12.1 A “minimum viable KG” for agents (what to build first)

If you’re starting from scratch, don’t try to model the universe. Build the smallest KG that makes your agent meaningfully better:

  • Entities
    • Service, Team, OnCallRotation, Runbook, Dashboard, SLA
  • Relations
    • OWNED_BY(Service -> Team)
    • DEPENDS_ON(Service -> Service)
    • HAS_RUNBOOK(Service -> Runbook)
    • HAS_DASHBOARD(Service -> Dashboard)
    • HAS_SLA(Service -> SLA)

Then add:

  • provenance for each relation
  • freshness timestamps
  • access control for sensitive nodes (people/org charts)

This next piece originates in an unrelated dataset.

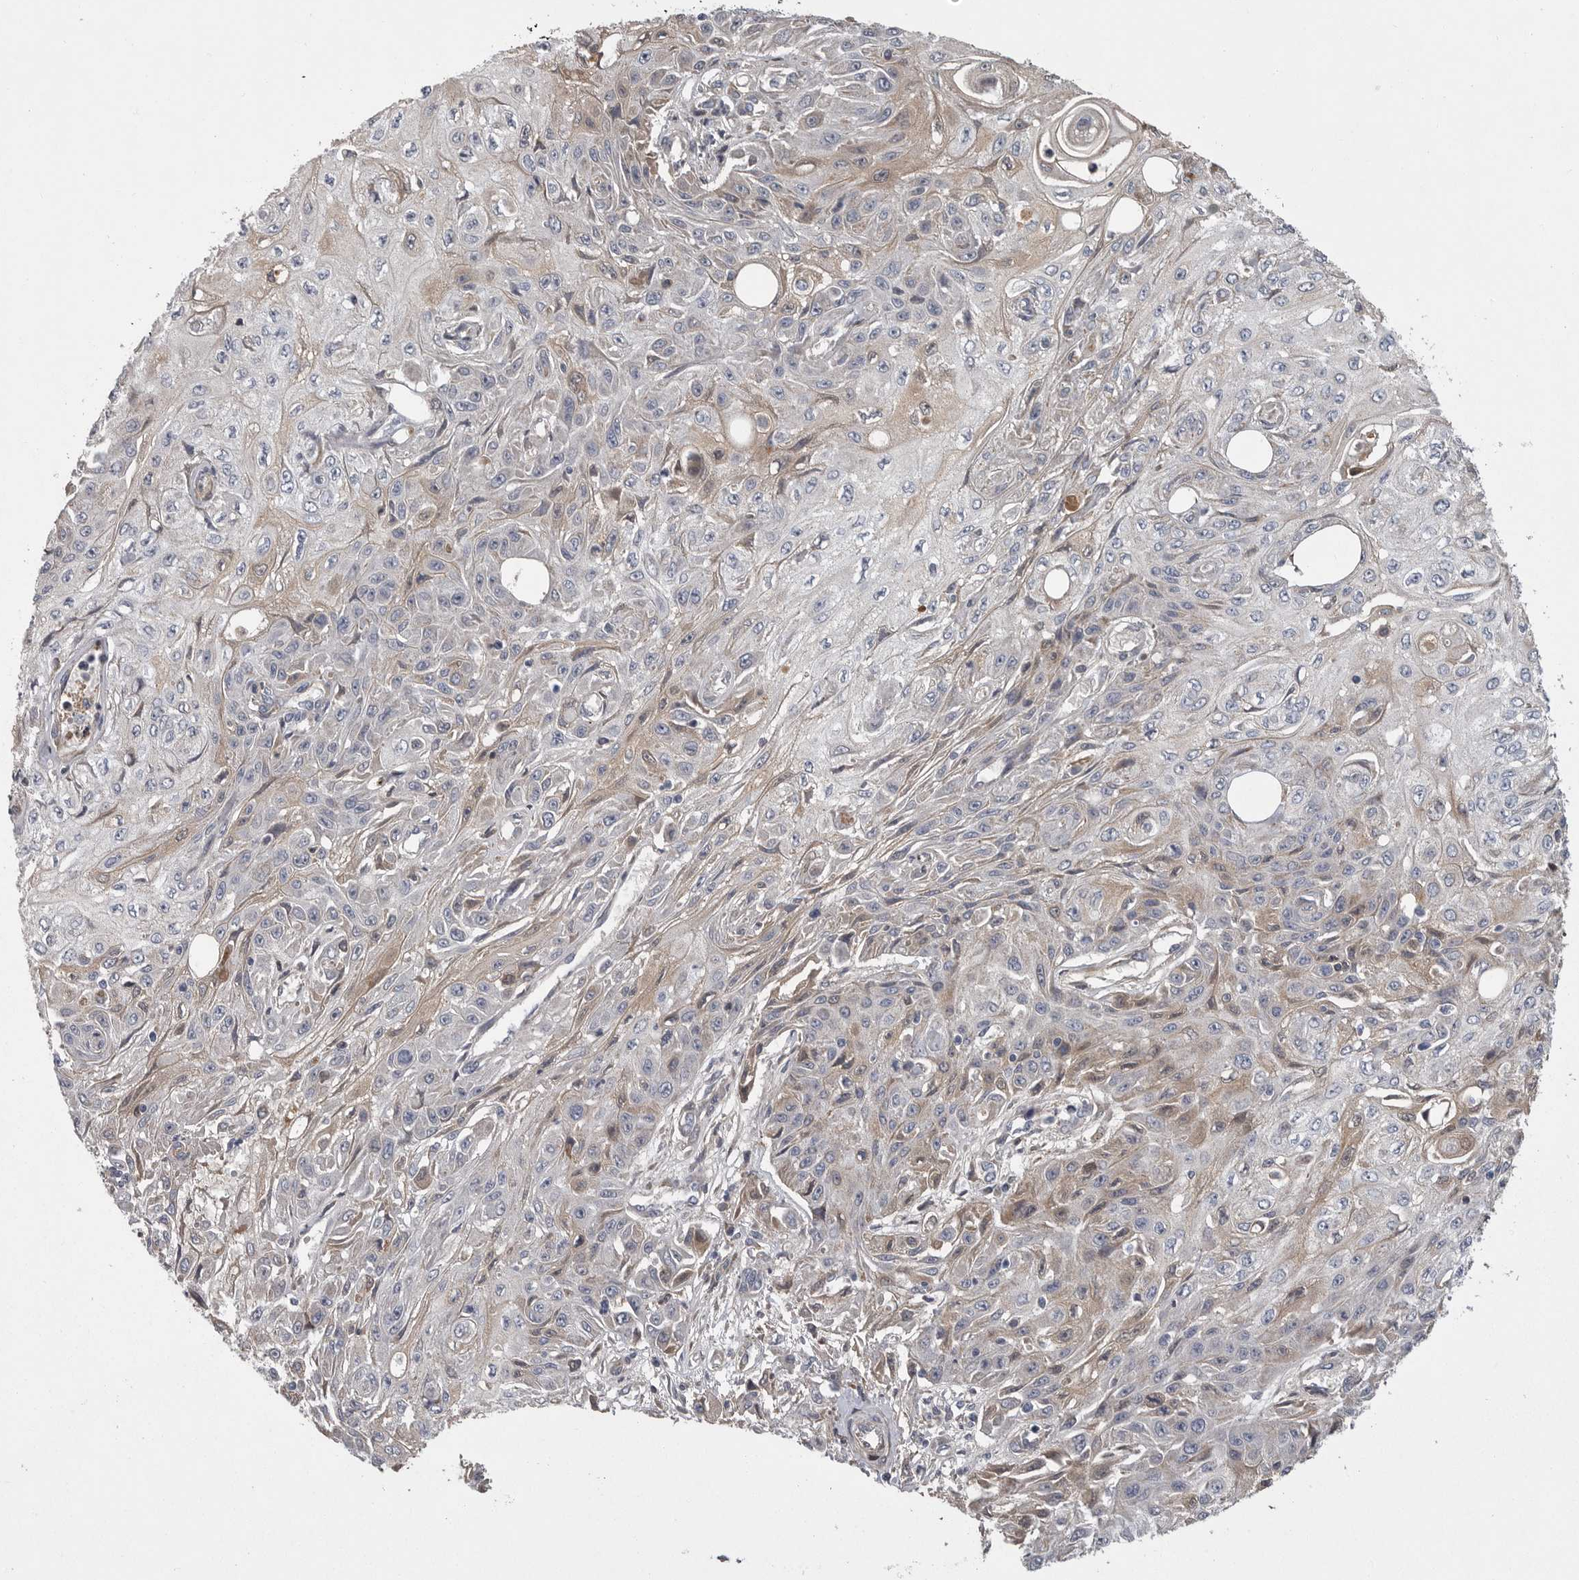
{"staining": {"intensity": "weak", "quantity": "25%-75%", "location": "cytoplasmic/membranous"}, "tissue": "skin cancer", "cell_type": "Tumor cells", "image_type": "cancer", "snomed": [{"axis": "morphology", "description": "Squamous cell carcinoma, NOS"}, {"axis": "morphology", "description": "Squamous cell carcinoma, metastatic, NOS"}, {"axis": "topography", "description": "Skin"}, {"axis": "topography", "description": "Lymph node"}], "caption": "Human squamous cell carcinoma (skin) stained with a brown dye demonstrates weak cytoplasmic/membranous positive staining in about 25%-75% of tumor cells.", "gene": "CRP", "patient": {"sex": "male", "age": 75}}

Once this is in place, your agent can answer high-impact questions reliably:

  • “Who owns this service?”
  • “What are the critical dependencies?”
  • “Where is the runbook/dashboard?”

That’s already far more actionable than generic RAG.

12.2 The “tool-first” discipline (how you keep agents honest)

A simple rule:

If the answer should be deterministic, force a tool call.

Examples:

  • ownership (KG tool)
  • dependency list (KG tool)
  • vendor approval (policy/KG tool)
  • incident status (monitoring tool)

Reserve free-form generation for:

  • explanations
  • summaries
  • recommended next steps (explicitly labeled as recommendations)

This division dramatically reduces hallucinations and makes your system auditable.